Lynne Tillman’s No Lease on Life
Lisa Dierbeck
Lynne Tillman’s new novel arrived in bookstores at the end
of October from my favorite renegade press, Soft Skull. This is
cause for celebration for two reasons. One, Soft Skull and Tillman
are a marriage made in heaven. Soft Skull endeared itself to me,
personally, by being crazy enough to print a perverse novella I
wrote about my stint as Lucifer’s sex slave. (It was a memoir,
so I published it under a pen name.) Soft Skull has, in Tillman,
an author who is nervy, brilliant, and surprising. Her much-anticipated-by-the-cognoscenti
novel, American Genius, promises to break the rules. Tillman
is an audacious explorer of the unspoken and the hard to say. She
thumbs her nose at narrative convention with panache.
To
read Tillman’s magnificent, curious, and uproariously hilarious novel No
Lease on Life is to realize that in your own reading tastes and writing
style you may have been comparatively timid. No Lease on Life kicks
ass. It cuts loose. It isn’t always easy: Tillman makes you think, which
some of us, myself included, are in constant danger of forgetting how to do.
We take the easy route; we fall back on our habits of mind. But Tillman whispers, “Hey,
idiot.

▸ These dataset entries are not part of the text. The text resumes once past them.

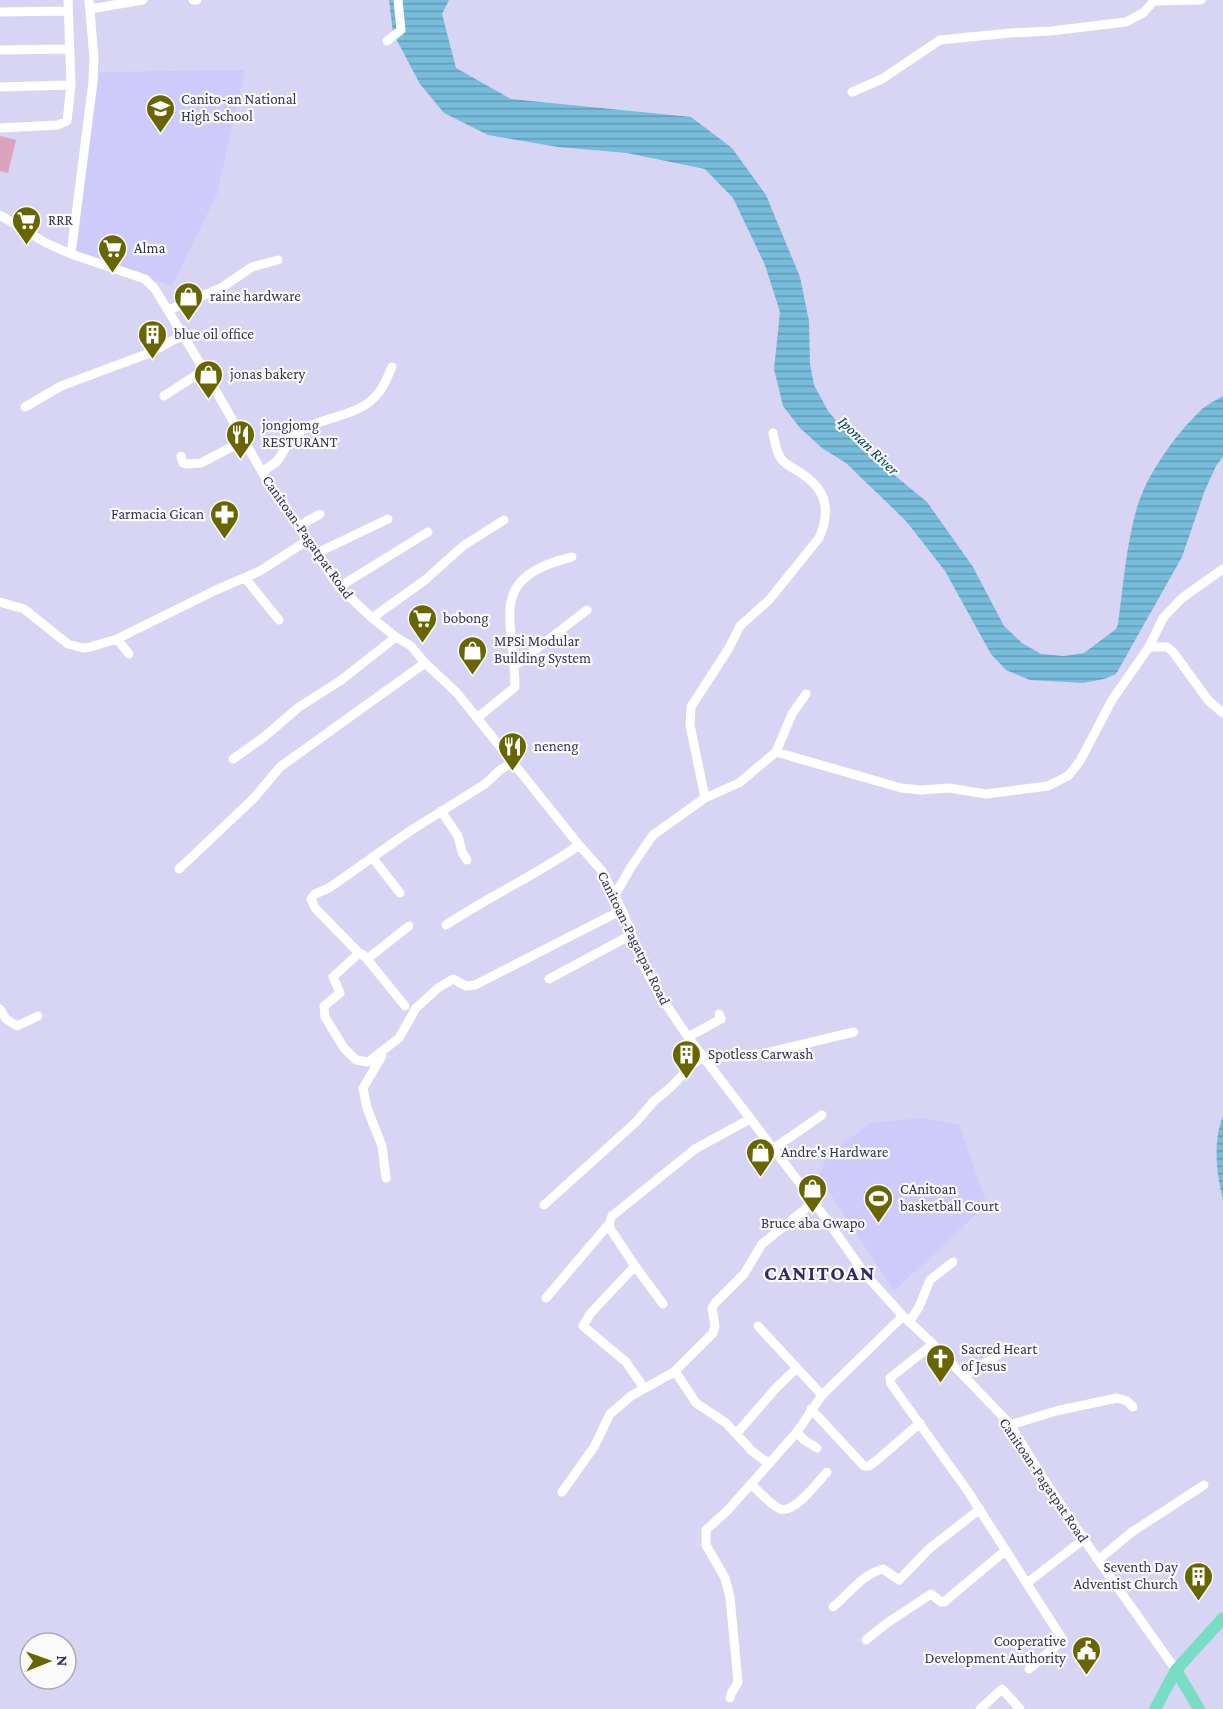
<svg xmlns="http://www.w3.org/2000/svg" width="1223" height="1709" font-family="'Crimson Pro',serif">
  <defs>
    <pattern id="water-rules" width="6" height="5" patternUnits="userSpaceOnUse" patternTransform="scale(1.5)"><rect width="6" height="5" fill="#78bcdb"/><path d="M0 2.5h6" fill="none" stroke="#639ab4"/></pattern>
  </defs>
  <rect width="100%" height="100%" fill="#d7d5f3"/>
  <path fill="#cecbfb" d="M245,70l-28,124 -45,92 -100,-35 27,-179z
    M923,1118l36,7 28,79 -93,87 -75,-114 7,-19 44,-35z"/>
  <path fill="#daa3be" d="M0,136l16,4 -8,33 -8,-2z"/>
  <path fill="url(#water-rules)" d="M389,0h60l-7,14 14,54 55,31 180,18 41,31 34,47 34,82 9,44 1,43 4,21 14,26 21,25 22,20 56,46 46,65 31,59 18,17 19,11 23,2 20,-3 32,-24 2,-5c5,-37 8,-77 18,-113 9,-34 39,-76 64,-100 6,-6 16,-11 23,-15v61l-7,9 -11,24 -23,67 -66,117 -12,5 -21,4 -53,-3 -24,-10 -15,-16 -46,-83 -39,-50 -60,-58 -24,-15 -22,-20 -17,-22 -9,-37 6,-57 -15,-47 -32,-67 -28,-29 -78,-16 -69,-6 -70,-12 -44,-22 -24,-29 -27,-51z
    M1223,1116v83c-7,-26 -10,-58 0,-83z"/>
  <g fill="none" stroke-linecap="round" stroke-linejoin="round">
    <path stroke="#fff" stroke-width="9" d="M193,0h4
      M90,9l53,-9
      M0,12l68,-1
      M387,41l14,-11 -3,-30
      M0,50l70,-1
      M0,87l71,-2
      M852,92l30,-13 58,-39 70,-7 41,-2 75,-9 17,-9 11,-12 47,-1
      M0,128l58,-3 9,-4 4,-36 -3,-85
      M0,215l46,28 25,11 74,25 10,10 49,81 58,102 77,115 33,31 24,19 15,9 14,17 32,30 122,152 23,26 20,39 24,61 13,23 29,43 126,165 51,72 38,42 30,28 76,79 38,61 51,76 78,110
      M71,254l22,-172 1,-24 -5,-58
      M169,310l52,-22 31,-21 26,-7
      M164,396l40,-26
      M25,407l36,-21 86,-32 36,-19
      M181,456l2,7 3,1 15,-1 44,-23
      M262,472c5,-4 11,-7 15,-11 6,-7 9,-17 16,-24 25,-23 66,-17 86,-45 6,-7 9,-17 13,-25
      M299,526l21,-12
      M317,553l71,-34
      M245,578l34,42
      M339,587l89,-55
      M0,602l24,7 44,35 15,4 7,-1 27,-8 99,-49 44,-19 48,-31
      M372,618l53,-38 38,-34 41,-26
      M117,639l12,15
      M1149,647h18l6,5 35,48 15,13
      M514,666l73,-56
      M477,718l38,-31c0,-68 -31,-109 57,-130
      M776,752l16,-38 14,-20
      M233,759l31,-22 35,-30 41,-26 56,-44
      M705,798l-15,-73 1,-18 38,-59 11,-22 29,-26 50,-62c11,-24 9,-46 -14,-62 -7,-6 -17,-9 -23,-16 -6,-7 -7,-18 -9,-27
      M441,811l17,25 4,16 5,8
      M372,857l28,36
      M179,869l75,-71 26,-31 145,-104
      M615,895l16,-28 22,-32 52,-37 34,-15 37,-31 125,36 20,2 28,-2 37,6 62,-8 20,-10 12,-15 32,-61 37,-53 14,-29 19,-20 41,-29
      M446,925c43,-29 91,-50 133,-80
      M409,926l-42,33 -5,-5h-4l-25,23 7,16 -16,13 1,11 19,31 12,12 12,2 31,-24 17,-30 22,-20 15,-9 13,7 9,-1 147,-75
      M360,954l-45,-46 -4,-9 4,-5 14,-6 81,-57 75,-47 15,-14 13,-8
      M367,959l38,47
      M549,979l82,-44
      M0,1009l6,10 11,7 21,-10
      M688,1037l33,-18 -2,-5
      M382,1056l-19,32 4,20 15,38 4,32
      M773,1149l49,-34
      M544,1205l92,-83 18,-21 17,-14 22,-23 10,-7 15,1 48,-5 88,-21
      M635,1266l28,38
      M546,1298l63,-74
      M909,1322l10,-15 11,-27 23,-18
      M758,1326l64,69
      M933,1344l-43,34 1,6 76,106 96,150 -34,29
      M675,1371l21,32 30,20 26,28 17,13
      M965,1376l39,-25
      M644,1388l-18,-26 -43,-36 7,-12 45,-48 -24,-36 -2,-6 3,-8 83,-67 55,-30
      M811,1409l53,57h5l7,-5 44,-38
      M1010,1425l46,-14 61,-13 10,3 6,6
      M797,1432l7,8 13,8
      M736,1434l40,-46 21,-20
      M751,1484c9,8 18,20 29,25 14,5 38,-27 47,-37
      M562,1492l32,-45 16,-33 21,-18 43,-24 39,-39 2,-7 -3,-18 3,-5 29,-29 18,-30 52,-42
      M1098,1560l34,-28 72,-47
      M1027,1583l57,-44
      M833,1607c17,-14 28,-32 50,-38l16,11 31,-32 50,-39
      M866,1640l21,-17 44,-29 10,8h3l62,-52
      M730,1698l1,-4 7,-12 -8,-85 -5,-19 -19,-33v-15l22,-20 69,-78 25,-37 81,-79
      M980,1709l22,-20 18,20"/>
    <path stroke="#78dec3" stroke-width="12" d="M1176,1670l23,39
      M1155,1709l21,-39 47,-52"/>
  </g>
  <defs>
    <symbol id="school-pin" viewBox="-11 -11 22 30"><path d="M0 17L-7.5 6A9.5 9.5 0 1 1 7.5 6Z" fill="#686600" stroke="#fafafa"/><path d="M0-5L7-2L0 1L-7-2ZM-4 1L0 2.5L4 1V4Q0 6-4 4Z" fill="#fff"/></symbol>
    <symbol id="supermarket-pin" viewBox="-11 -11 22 30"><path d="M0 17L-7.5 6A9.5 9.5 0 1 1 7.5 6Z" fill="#686600" stroke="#fafafa"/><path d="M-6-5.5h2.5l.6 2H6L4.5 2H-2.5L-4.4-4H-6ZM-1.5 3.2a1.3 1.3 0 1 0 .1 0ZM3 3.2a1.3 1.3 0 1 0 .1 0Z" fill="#fff"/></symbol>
    <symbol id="shop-pin" viewBox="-11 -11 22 30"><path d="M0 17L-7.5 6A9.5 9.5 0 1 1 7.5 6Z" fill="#686600" stroke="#fafafa"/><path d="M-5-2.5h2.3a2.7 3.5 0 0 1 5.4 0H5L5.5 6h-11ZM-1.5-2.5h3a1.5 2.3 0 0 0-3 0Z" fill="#fff"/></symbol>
    <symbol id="building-pin" viewBox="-11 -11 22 30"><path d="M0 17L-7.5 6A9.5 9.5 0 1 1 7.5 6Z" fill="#686600" stroke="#fafafa"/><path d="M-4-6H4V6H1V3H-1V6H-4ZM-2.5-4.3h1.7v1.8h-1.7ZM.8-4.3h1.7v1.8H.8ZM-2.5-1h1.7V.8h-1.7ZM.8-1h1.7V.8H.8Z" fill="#fff"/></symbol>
    <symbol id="restaurant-pin" viewBox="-11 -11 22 30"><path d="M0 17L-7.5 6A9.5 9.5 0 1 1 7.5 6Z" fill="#686600" stroke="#fafafa"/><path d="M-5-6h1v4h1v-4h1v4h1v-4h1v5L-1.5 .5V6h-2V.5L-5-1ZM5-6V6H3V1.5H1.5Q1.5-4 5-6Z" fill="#fff"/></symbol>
    <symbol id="pharmacy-pin" viewBox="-11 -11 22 30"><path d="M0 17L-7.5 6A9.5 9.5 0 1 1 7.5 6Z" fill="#686600" stroke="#fafafa"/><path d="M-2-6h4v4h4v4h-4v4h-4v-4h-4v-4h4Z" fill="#fff"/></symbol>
    <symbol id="stadium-pin" viewBox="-11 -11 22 30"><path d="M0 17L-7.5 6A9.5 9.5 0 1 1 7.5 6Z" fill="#686600" stroke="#fafafa"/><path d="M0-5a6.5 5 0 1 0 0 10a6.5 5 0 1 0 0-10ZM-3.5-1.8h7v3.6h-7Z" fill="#fff"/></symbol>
    <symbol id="church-pin" viewBox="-11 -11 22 30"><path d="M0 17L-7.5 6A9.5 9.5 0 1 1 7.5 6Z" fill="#686600" stroke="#fafafa"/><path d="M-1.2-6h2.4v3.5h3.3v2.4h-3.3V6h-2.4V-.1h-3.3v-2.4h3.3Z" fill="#fff"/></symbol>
    <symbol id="civic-pin" viewBox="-11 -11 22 30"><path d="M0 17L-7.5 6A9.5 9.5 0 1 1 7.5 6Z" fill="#686600" stroke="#fafafa"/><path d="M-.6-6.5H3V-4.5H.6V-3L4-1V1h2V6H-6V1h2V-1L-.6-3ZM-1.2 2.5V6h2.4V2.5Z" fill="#fff"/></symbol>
  </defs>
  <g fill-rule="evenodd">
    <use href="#school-pin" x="144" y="92" width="33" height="45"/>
    <use href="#supermarket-pin" x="10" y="204" width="33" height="45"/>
    <use href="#supermarket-pin" x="96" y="232" width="33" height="45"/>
    <use href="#shop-pin" x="172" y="280" width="33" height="45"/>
    <use href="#building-pin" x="136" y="318" width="33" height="45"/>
    <use href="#shop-pin" x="192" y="358" width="33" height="45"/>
    <use href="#restaurant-pin" x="224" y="418" width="33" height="45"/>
    <use href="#pharmacy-pin" x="208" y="498" width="33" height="45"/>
    <use href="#supermarket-pin" x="406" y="602" width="33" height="45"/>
    <use href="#shop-pin" x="456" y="634" width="33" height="45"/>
    <use href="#restaurant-pin" x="496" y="730" width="33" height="45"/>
    <use href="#building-pin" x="670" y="1038" width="33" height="45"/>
    <use href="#shop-pin" x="744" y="1136" width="33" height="45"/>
    <use href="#shop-pin" x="796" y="1172" width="33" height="45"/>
    <use href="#stadium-pin" x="862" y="1182" width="33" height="45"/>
    <use href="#church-pin" x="924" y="1342" width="33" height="45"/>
    <use href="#building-pin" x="1182" y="1560" width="33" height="45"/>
    <use href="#civic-pin" x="1070" y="1634" width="33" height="45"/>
  </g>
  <g text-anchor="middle" stroke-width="4.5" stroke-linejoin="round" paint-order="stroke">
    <g font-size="15" fill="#373451" stroke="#fafafa" text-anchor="start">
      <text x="181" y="104">Canito-an National<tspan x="181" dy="17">High School</tspan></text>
      <text x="48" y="225">RRR</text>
      <text x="134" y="253">Alma</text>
      <text x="210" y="301">raine hardware</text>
      <text x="174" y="339">blue oil office</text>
      <text x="230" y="379">jonas bakery</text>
      <text x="262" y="430">jongjomg<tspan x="262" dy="17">RESTURANT</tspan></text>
      <text x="204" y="519" text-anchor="end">Farmacia Gican</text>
      <text x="443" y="623">bobong</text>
      <text x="494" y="646">MPSi Modular<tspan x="494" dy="17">Building System</tspan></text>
      <text x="534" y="751">neneng</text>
      <text x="708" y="1059">Spotless Carwash</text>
      <text x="781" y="1157">Andre's Hardware</text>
      <text x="900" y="1194">CAnitoan<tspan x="900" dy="17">basketball Court</tspan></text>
      <text x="813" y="1228" text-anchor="middle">Bruce aba Gwapo</text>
      <text x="961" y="1354">Sacred Heart<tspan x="961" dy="17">of Jesus</tspan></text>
      <text x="1178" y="1572" text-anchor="end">Seventh Day<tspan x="1178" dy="17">Adventist Church</tspan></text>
      <text x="1066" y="1646" text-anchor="end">Cooperative<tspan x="1066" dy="17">Development Authority</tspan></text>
    </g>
    <g font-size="15" fill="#373451" stroke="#fafafa">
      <text transform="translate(308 537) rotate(55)" y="5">Canitoan-Pagatpat Road</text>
      <text transform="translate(634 938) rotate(64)" y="5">Canitoan-Pagatpat Road</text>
      <text transform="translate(1044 1480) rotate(56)" y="5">Canitoan-Pagatpat Road</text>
    </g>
    <g font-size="16" font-style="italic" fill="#003e53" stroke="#fafafa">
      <text transform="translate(869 445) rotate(44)" y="6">Iponan River</text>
    </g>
    <g font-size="21" font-weight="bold" letter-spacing="1.5" fill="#352965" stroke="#fafafa">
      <text x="820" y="1280">CANITOAN</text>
    </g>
  </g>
  <g transform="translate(48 1661) rotate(89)"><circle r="28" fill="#fafafa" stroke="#acabb6" stroke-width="1.5"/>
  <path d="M0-4.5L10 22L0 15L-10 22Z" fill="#686600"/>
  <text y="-9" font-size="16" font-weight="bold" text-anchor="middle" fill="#373451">N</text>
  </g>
</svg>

Pay attention to what’s going on in the street, in front of you.” No
Lease on Life urges us forward into a violet-hued future in which we are
as dazed and fragmented as the solitary creatures in a Beckett novel. At the
same time Tillman can conjure a more sophisticated past, an imaginary cocktail
party for cool and ardent intellectuals. I picture Tillman in clairvoyant conversation
with the spirits of various geniuses. Her work has the intellectual fervor
of a Susan Sontag and the interiority of the great modernists, with their unhurried
and proudly cerebral examinations of the human comedy as it unfolds. Like a
Woolf, Proust, or Musil, Tillman investigates, in No Lease on Life,
how it feels to be inside a consciousness, to be a woman with contours: this
body on that head. To be a human with an expiration date, listening to the
ticking clock, permitted to exist only for one precisely rationed portion of
time, that vanishing resource that nobody can possess. Her fiction dissects
experience in detail and makes us rethink the familiar, shining a flashlight
into that scary gap between what we say and who we are, the dark gulf where
language crumbles to dust and can’t explain what the fuck we mean, where
we’re seized with an awareness of how strange we are. Hers is a universe
in quotation marks, not ironic, but existential, as in, who is “I”?
But if all this sounds too philosophical, don’t worry. No Lease on
Life just rocks. It’s full of mischievous humor and obscene jokes.
It made me laugh out loud many times. I can’t wait to read American
Genius. Tillman’s writing is wild.
Lisa Dierbeck lives in Brooklyn, New York with her husband. Twice nominated for a Pushcart Prize, she is a contributor to Barron's and The New York Times Book Review. She is the author of the novel One Pill Makes You Smaller.